We found that there were no significant differences between intravenous administration and intra-articular injection of TXA in reducing postoperative blood drainage and hemarthrosis, alleviating pain and knee swelling, and improving knee function. Similarly, the comparative efficacies of IV administration and IA injection for reducing blood loss during TKA are still controversial. Some studies reported that compared to IV administration, IA injection of TXA seemed to be more effective in terms of reducing blood loss and transfusion frequency [26–28]. Another study reported that IV administration seemed to be more effective than IA injection, with a transfusion risk difference of 30% [19].In addition, some researchers concluded that there was no statistically significant difference in blood loss and transfusion rates between IA and IV use in TKA [29, 30]. Most likely, either IA administration or IV injection had its own advantage. For example, Sarzaeem et al. [31] reported that IA injection of TXA was more effective at decreasing postoperative drainage after TKA, but IV administration of TXA seemed to reduce the number of transfused units and the magnitude of the drop in hemoglobin more effectively. The argument for intravenous administration of TXA was that only a small portion of intravenously administered TXA reached the target surgical site, whereas intra-articular application of TXA could supply a higher concentration. The argument for intra-articular administration of TXA is the problem of penitential toxicity to chondrocytes. Therefore, it may be the surgeon’s preference as to what route of administration to use.

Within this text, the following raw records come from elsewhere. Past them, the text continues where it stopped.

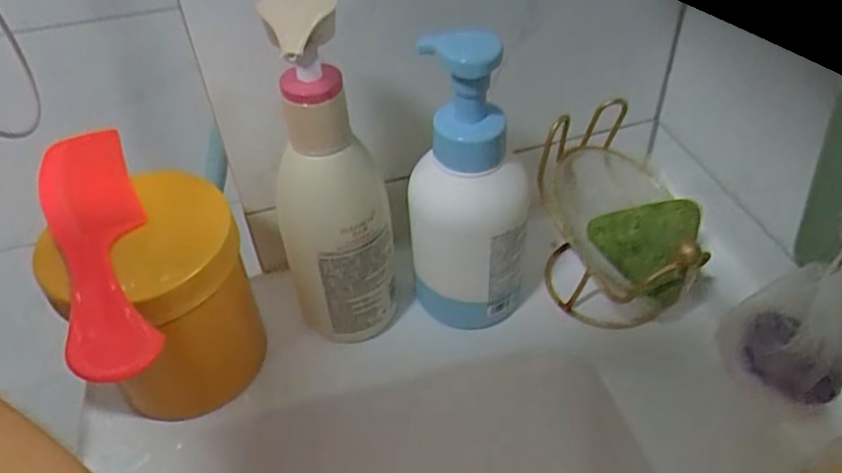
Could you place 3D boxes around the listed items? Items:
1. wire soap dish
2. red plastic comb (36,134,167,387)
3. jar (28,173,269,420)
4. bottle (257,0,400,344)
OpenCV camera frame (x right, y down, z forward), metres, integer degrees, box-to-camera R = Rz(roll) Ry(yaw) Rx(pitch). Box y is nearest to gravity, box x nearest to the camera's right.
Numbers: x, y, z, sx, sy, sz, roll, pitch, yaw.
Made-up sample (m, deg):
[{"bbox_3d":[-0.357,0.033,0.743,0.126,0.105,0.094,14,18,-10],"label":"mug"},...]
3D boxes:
[{"bbox_3d":[0.142,-0.004,0.464,0.087,0.115,0.130,-14,44,-11],"label":"wire soap dish"},{"bbox_3d":[-0.186,-0.002,0.365,0.051,0.016,0.207,-22,46,-19],"label":"red plastic comb"},{"bbox_3d":[-0.152,0.046,0.410,0.099,0.140,0.096,20,48,23],"label":"jar"},{"bbox_3d":[-0.058,-0.034,0.400,0.076,0.240,0.073,-16,45,-14],"label":"bottle"}]

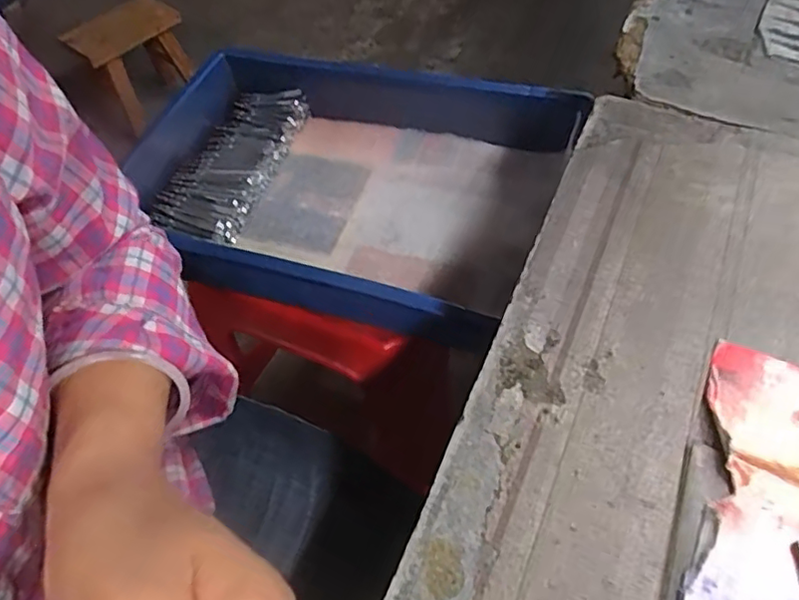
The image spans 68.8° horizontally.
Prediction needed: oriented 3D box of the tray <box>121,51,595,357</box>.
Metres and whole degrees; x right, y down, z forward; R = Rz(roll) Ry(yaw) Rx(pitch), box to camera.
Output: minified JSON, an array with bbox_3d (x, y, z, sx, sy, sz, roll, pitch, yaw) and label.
[{"bbox_3d":[-0.063,-0.120,0.585,0.407,0.075,0.287,17,57,15],"label":"tray"}]

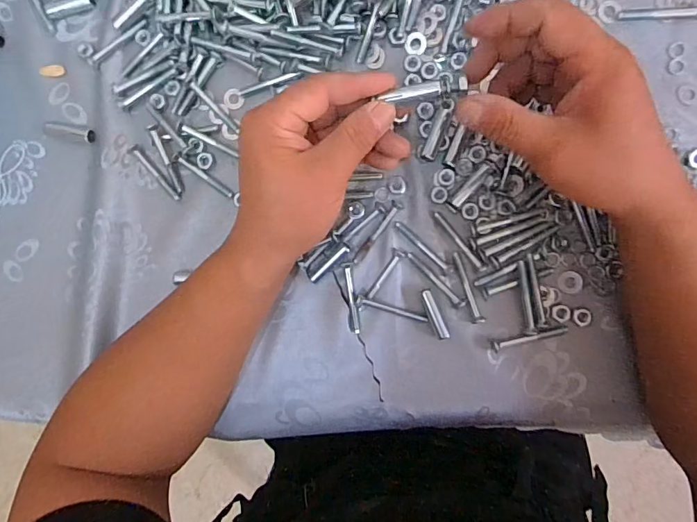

There were several limitations in this study. First, the follow-up period (4 weeks) was not long enough and there were not enough observation times points for the Lysholm scores. The first 3 months postoperatively is a significant period for preventing a delay in the rehabilitation program, so the exact long-term effect of TXA application on outcomes after ACLR could not be effectively analyzed in this study. Second, we only administered TXA intravenously 10 minutes before tourniquet release, which might not be sufficient to maximize the positive physiological effects of TXA. The regimen of intravenous administration of TXA requires further investigation. Third, in addition to intra-articular hemarthrosis, bleeding and hematoma at the tendon donor site were also of concern, and bleeding from the donor site was not self-limiting [32]. We only evaluated hemarthrosis with an intra-articular source, so the results might be biased.